Perché la Pistoia dove gli americani hanno deciso (in modo fin troppo inconsapevole) di investire è una realtà cestistica appassionata ed entusiasta, ma ancora carente a livello di strutture e di richiamo. E soprattutto gravata da un’ormai imponente situazione debitoria, di gran lunga superiore a quella che costrinse alla succitata autoretrocessione. E soprattutto non dovuta alla gestione Rowan. Attendendo di capire come si potrà concretizzare il piano di rientro, una nuova ripartenza dall’A2, contenendo i costi, potrà senza dubbio aiutare nel tenere a bada questa spada di Damocle, ma rappresenterà comunque un test probante. In primis sulla passione della piazza, che sarà di nuovo testata in un contesto meno prestigioso, con la speranza di non tornare ai desolanti numeri del 21/22 e di gran parte del 22/23. In seconda istanza, il club biancorosso si ritroverà in un’A2 decisamente più competitiva, con diverse squadre che, anche l’anno prossimo, saranno costruite per il massimo traguardo.

Ma se risultati e pubblico potrebbero anche essere legati da un principio di causa-effetto e non possono certo essere previsti adesso, tutto il resto andrà deciso e programmato. Innanzitutto se si potrà e si vorrà dare un minimo di continuità all’interno dei settori dirigenziale, tecnico e sportivo. Intanto l’addio di Marco Sambugaro ha già messo la piazza dinanzi a quella che potrebbe essere una vera e propria rifondazione.
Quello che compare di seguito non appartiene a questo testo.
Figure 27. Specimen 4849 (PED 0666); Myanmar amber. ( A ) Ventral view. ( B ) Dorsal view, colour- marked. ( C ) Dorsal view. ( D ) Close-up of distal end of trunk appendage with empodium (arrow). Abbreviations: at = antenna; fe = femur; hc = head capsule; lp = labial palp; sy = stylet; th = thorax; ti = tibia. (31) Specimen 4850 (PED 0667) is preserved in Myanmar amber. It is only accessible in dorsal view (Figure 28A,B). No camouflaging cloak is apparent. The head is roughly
In attesa di capire se ci saranno altre partenze pesanti per i cuori biancorossi, sbagliare i nuovi profili potrebbe rappresentare lo strappo definitivo tra i tifosi e l’attuale proprietà, con gli sforzi del presidente Joe David che verrebbero vanificati in partenza. Il nuovo numero uno della società è stato il discreto ma decisivo protagonista di questo finale di stagione: dietro la sua figura si sono riunite le due anime che ruotavano attorno al club, con i soci della East Coast Sport Group da una parte e la dirigenza italiana dall’altra. Adesso viene il bello e al contempo il brutto, ossia il momento delle decisioni pesanti e fondanti. Anche se David non potrà essere lasciato da solo e mal consigliato.

Perché un altro errore da non fare sarà pensare che il progetto sia solo tornare in A1, cosa che dovrà essere invece conseguenza di quanto verrà fatto nei prossimi anni (sì, anni). Pistoia ha bisogno di un progetto a lungo termine, sostenibile e aperto a nuove soluzioni che possano portare ulteriori risorse da potenziali investitori. Un progetto che preveda la partecipazione attiva di sponsor, portatori d’interesse ed istituzioni per supportare e facilitare il percorso di crescita. Il quale dovrà passare anche da una vera analisi sulle potenzialità del PalaCarrara e del futuro PalaMaltinti, ma anche di altri impianti indoor e outdoor che rappresentano (anch’essi) il termometro atto a misurare la passione della città per uno sport. Bisognerà concentrarsi anche su queste cose e tante altre, con un principio cardine da tenere sempre a mente: adesso il Pistoia Basket è responsabilità di tutti.